As EL PAÍS reported, the regional government had already opposed the placing of a plaque commemorating the building's past in May 2024, after a request was made by journalist Nino Olmeda, who was arrested during the dictatorship and still remembers the complex as a terrifying place, full of pain and screams, with cells and torturers. The government spokesman, Miguel Ángel García Martín, went so far as to say that the building has “a lot of history”, recalling, among other things, that the Ministry of the Interior of the Second Republic was located in the same place, “when many Madrid residents were also persecuted for their ideas”.
Both Ayuso and the spokesperson argued that the only plaques that had a place in the Government headquarters were the existing ones, “because they unite and do not divide.” One honors the heroes of May 2; another remembers the victims of 11-M and those who helped them; and the last, those who died during the Covid pandemic.
Constitutional CourtHowever, the president's powerful chief of staff, Miguel Ángel Rodríguez, went even further. In a letter to Olmeda and reported by this newspaper, he argued that Madrid is "full of buildings" in which "reprehensible acts have been committed, such as those that occurred in the police stations during the Civil War, without any plaque to remember the horrors that occurred."

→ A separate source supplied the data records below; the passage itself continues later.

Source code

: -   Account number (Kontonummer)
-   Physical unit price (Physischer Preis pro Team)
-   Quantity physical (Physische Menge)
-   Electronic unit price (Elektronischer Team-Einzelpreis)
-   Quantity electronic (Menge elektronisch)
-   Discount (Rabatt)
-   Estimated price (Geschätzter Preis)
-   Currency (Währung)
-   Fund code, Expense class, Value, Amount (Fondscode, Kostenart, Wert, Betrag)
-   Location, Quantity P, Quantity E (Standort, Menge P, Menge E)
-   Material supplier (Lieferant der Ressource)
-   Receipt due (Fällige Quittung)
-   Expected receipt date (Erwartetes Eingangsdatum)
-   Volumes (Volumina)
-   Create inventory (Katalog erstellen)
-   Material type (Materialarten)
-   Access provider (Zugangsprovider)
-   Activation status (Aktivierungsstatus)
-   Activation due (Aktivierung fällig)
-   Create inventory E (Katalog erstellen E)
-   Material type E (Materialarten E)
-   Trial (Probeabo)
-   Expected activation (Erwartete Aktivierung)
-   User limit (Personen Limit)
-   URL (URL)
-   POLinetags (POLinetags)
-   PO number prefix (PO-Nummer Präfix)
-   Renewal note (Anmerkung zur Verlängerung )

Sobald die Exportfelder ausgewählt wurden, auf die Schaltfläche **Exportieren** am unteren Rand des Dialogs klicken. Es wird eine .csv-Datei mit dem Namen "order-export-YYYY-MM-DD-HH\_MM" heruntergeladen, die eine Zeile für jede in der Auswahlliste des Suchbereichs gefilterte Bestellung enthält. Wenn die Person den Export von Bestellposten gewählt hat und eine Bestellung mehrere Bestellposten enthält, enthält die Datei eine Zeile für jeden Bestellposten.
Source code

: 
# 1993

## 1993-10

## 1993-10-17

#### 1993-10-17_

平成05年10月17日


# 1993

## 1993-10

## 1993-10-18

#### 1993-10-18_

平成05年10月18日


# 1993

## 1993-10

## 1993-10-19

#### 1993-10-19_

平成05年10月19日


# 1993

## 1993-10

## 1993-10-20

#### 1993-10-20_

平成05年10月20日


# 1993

In contrast, the central government argued in October the need to act on a building that housed horrors described by Mario Martínez Zauner in Presos contra Franco (Galaxia Gutenberg, 2019): “The declaration of a Place of Democratic Memory aims to rescue from oblivion and recognise those who suffered humiliation, torture or found death in its facilities,” reads the initiative led by Minister Ángel Victor Torres. “The building constitutes a reference and symbol of human rights violations during the Franco regime,” he continues. He adds: “The declaration of a Place of Memory is intended to contribute to the knowledge of the truth of what happened in its facilities with the aim of ensuring that similar events never happen again in our country.”
The dispute between the two administrations is at its peak. And the Constitutional Court is the stage where it will be decided. There, Madrid has registered an appeal against the initiation of the declaration of a place of memory. And that is where the State will go if Ayuso does not modify a law approved in December that allows her to veto any change in the Royal Post Office, and with it, prohibit the placement of the plaque that commemorates that there was torture in Sol.